Now onto class 2 with the Data Mining with Weka MOOC.
Be a classifier
Interesting, Weka has a feature to visually build a decision tree by selecting regions of the instance space. Much nicer than the decision tree process I taught a couple of years ago about in IPT.
The idea is that this tree still yet needs be tested – which is coming up.
Training and testing
Basic machine learning situation.
We’re developing a classifer on the basis of machine learning algorithm.
The test and training data needs to be different. But if there is one data set, then you need to divide – one suggestion 2/3 data for training, 1/3 for testing. Weka has the ability to do this randomly.
Basic assumption is that both sets are produced from independent sampling from an infinite population.
More training and testing
Using Weka’s percentage split to train/test the classifier multiple times.

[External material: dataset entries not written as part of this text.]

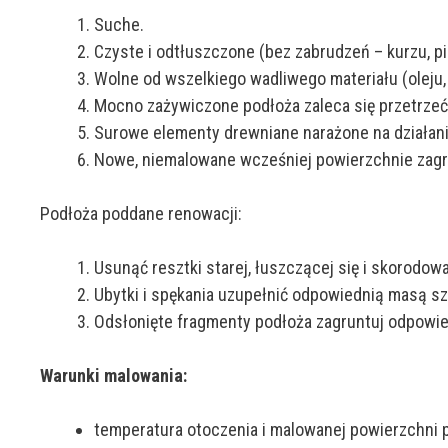
Suche.
Czyste i odtłuszczone (bez zabrudzeń – kurzu, pi
Wolne od wszelkiego wadliwego materiału (oleju,
Mocno zażywiczone podłoża zaleca się przetrzeć
Surowe elementy drewniane narażone na działa
Nowe, niemalowane wcześniej powierzchnie zagru
Podłoża poddane renowacji:
Usunąć resztki starej, łuszczącej się i skorodow
Ubytki i spękania uzupełnić odpowiednią masą s
Odsłonięte fragmenty podłoża zagruntuj odpowi
Warunki malowania:
temperatura otoczenia i malowanej powierzchni 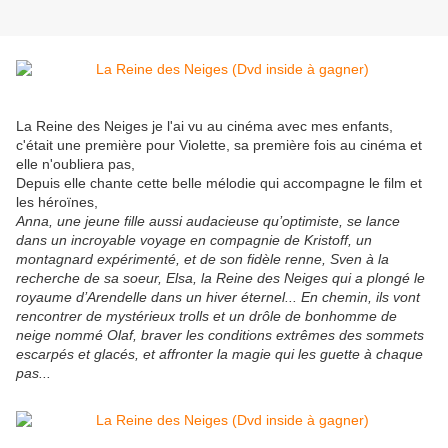
La Reine des Neiges je l'ai vu au cinéma avec mes enfants,
c'était une première pour Violette, sa première fois au cinéma et
elle n'oubliera pas,
Depuis elle chante cette belle mélodie qui accompagne le film et
les héroïnes,
Anna, une jeune fille aussi audacieuse qu’optimiste, se lance
dans un incroyable voyage en compagnie de Kristoff, un
montagnard expérimenté, et de son fidèle renne, Sven à la
recherche de sa soeur, Elsa, la Reine des Neiges qui a plongé le
royaume d’Arendelle dans un hiver éternel... En chemin, ils vont
rencontrer de mystérieux trolls et un drôle de bonhomme de
neige nommé Olaf, braver les conditions extrêmes des sommets
escarpés et glacés, et affronter la magie qui les guette à chaque
pas...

After doing this calculate the sample mean, variance and standard deviation for each of the runs.
Interestingly the quiz questions assume some knowledge of statistics and actually require it to be used.
Ahh, is it good to get 76% correct. A way to answer this is to look at the class (outcome) data and identify what you would get if you simply guessed. In this case, 500 of the 768 outcomes are positive (yes). So if you simply guessed yes, then you would be correct 65% of the time.
There is a classifier that does this. zeroR classifier. Establishing the base line.
The standard way of testing the performance.
Data set is divided into x segments. Run x times the idea of holding one segment for testing and use the rest for training. Called x-fold (where x is number) cross validation.
Stratified cross-validation – tries to hold the proportion of each class value.
Lots of data – use percentage split. Otherwise stratified 10-fold cross-validation – rule of thumb.
How big is lots? Hard to say, depends on the number of classes (2 class data set with 100-1000 samples, is probably good enough). Meaning 1000 data points.
100 number of classes needs more – looking for fair representation of each class.
Not much to write about their.
9/10 on the mid-course assessment. 10 MCQs. That’ll do.